Give every entry again precisely as it appears.

Extracted records -
Segment Open
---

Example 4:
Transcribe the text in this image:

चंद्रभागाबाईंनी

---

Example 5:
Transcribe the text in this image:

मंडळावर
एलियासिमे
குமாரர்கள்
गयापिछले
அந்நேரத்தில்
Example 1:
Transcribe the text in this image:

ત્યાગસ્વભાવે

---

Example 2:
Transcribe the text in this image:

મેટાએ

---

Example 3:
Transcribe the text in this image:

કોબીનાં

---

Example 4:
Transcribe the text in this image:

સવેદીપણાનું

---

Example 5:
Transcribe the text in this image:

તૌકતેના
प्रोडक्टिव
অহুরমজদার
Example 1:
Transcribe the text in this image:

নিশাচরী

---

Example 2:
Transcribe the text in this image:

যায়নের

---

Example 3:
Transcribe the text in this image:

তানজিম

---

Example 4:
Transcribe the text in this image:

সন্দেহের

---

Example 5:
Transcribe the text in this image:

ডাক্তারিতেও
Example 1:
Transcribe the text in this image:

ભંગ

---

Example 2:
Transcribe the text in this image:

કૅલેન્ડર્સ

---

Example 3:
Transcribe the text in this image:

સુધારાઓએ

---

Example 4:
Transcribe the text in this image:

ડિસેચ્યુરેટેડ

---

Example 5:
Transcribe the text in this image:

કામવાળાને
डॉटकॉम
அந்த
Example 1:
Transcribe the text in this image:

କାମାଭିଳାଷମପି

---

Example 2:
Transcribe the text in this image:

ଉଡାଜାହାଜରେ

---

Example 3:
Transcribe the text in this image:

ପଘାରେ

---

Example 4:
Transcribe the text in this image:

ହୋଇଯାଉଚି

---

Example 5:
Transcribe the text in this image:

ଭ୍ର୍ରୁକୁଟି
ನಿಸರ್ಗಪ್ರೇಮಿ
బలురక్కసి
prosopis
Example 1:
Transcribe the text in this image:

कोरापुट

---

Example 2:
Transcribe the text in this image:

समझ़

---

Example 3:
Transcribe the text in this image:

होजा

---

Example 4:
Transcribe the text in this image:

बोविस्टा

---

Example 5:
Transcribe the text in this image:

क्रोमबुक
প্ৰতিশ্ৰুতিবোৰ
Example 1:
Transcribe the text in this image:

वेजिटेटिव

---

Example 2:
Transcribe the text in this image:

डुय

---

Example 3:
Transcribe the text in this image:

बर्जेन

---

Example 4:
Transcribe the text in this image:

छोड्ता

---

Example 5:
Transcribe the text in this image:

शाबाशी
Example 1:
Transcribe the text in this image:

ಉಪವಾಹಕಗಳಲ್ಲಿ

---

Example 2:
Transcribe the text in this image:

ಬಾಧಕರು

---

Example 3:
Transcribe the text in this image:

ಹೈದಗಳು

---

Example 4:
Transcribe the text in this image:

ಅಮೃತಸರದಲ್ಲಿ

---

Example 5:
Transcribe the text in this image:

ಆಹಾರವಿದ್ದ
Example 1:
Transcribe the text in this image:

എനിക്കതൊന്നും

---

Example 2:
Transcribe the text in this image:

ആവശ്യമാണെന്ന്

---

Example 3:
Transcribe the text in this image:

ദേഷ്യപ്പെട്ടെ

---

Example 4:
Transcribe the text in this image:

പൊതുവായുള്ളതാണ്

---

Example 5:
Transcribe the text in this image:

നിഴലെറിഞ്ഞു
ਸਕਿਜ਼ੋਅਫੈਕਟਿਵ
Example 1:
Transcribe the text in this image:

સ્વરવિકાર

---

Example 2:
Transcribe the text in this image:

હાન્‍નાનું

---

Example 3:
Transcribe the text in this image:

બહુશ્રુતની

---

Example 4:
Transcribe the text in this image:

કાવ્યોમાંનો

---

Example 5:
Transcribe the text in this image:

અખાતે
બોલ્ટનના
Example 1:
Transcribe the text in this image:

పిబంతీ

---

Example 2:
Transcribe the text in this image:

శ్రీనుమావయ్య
Segment Closed
Response to the exercise -
---

Example 4:
Transcribe the text in this image:

चंद्रभागाबाईंनी

---

Example 5:
Transcribe the text in this image:

मंडळावर
एलियासिमे
குமாரர்கள்
गयापिछले
அந்நேரத்தில்
Example 1:
Transcribe the text in this image:

ત્યાગસ્વભાવે

---

Example 2:
Transcribe the text in this image:

મેટાએ

---

Example 3:
Transcribe the text in this image:

કોબીનાં

---

Example 4:
Transcribe the text in this image:

સવેદીપણાનું

---

Example 5:
Transcribe the text in this image:

તૌકતેના
प्रोडक्टिव
অহুরমজদার
Example 1:
Transcribe the text in this image:

নিশাচরী

---

Example 2:
Transcribe the text in this image:

যায়নের

---

Example 3:
Transcribe the text in this image:

তানজিম

---

Example 4:
Transcribe the text in this image:

সন্দেহের

---

Example 5:
Transcribe the text in this image:

ডাক্তারিতেও
Example 1:
Transcribe the text in this image:

ભંગ

---

Example 2:
Transcribe the text in this image:

કૅલેન્ડર્સ

---

Example 3:
Transcribe the text in this image:

સુધારાઓએ

---

Example 4:
Transcribe the text in this image:

ડિસેચ્યુરેટેડ

---

Example 5:
Transcribe the text in this image:

કામવાળાને
डॉटकॉम
அந்த
Example 1:
Transcribe the text in this image:

କାମାଭିଳାଷମପି

---

Example 2:
Transcribe the text in this image:

ଉଡାଜାହାଜରେ

---

Example 3:
Transcribe the text in this image:

ପଘାରେ

---

Example 4:
Transcribe the text in this image:

ହୋଇଯାଉଚି

---

Example 5:
Transcribe the text in this image:

ଭ୍ର୍ରୁକୁଟି
ನಿಸರ್ಗಪ್ರೇಮಿ
బలురక్కసి
prosopis
Example 1:
Transcribe the text in this image:

कोरापुट

---

Example 2:
Transcribe the text in this image:

समझ़

---

Example 3:
Transcribe the text in this image:

होजा

---

Example 4:
Transcribe the text in this image:

बोविस्टा

---

Example 5:
Transcribe the text in this image:

क्रोमबुक
প্ৰতিশ্ৰুতিবোৰ
Example 1:
Transcribe the text in this image:

वेजिटेटिव

---

Example 2:
Transcribe the text in this image:

डुय

---

Example 3:
Transcribe the text in this image:

बर्जेन

---

Example 4:
Transcribe the text in this image:

छोड्ता

---

Example 5:
Transcribe the text in this image:

शाबाशी
Example 1:
Transcribe the text in this image:

ಉಪವಾಹಕಗಳಲ್ಲಿ

---

Example 2:
Transcribe the text in this image:

ಬಾಧಕರು

---

Example 3:
Transcribe the text in this image:

ಹೈದಗಳು

---

Example 4:
Transcribe the text in this image:

ಅಮೃತಸರದಲ್ಲಿ

---

Example 5:
Transcribe the text in this image:

ಆಹಾರವಿದ್ದ
Example 1:
Transcribe the text in this image:

എനിക്കതൊന്നും

---

Example 2:
Transcribe the text in this image:

ആവശ്യമാണെന്ന്

---

Example 3:
Transcribe the text in this image:

ദേഷ്യപ്പെട്ടെ

---

Example 4:
Transcribe the text in this image:

പൊതുവായുള്ളതാണ്

---

Example 5:
Transcribe the text in this image:

നിഴലെറിഞ്ഞു
ਸਕਿਜ਼ੋਅਫੈਕਟਿਵ
Example 1:
Transcribe the text in this image:

સ્વરવિકાર

---

Example 2:
Transcribe the text in this image:

હાન્‍નાનું

---

Example 3:
Transcribe the text in this image:

બહુશ્રુતની

---

Example 4:
Transcribe the text in this image:

કાવ્યોમાંનો

---

Example 5:
Transcribe the text in this image:

અખાતે
બોલ્ટનના
Example 1:
Transcribe the text in this image:

పిబంతీ

---

Example 2:
Transcribe the text in this image:

శ్రీనుమావయ్య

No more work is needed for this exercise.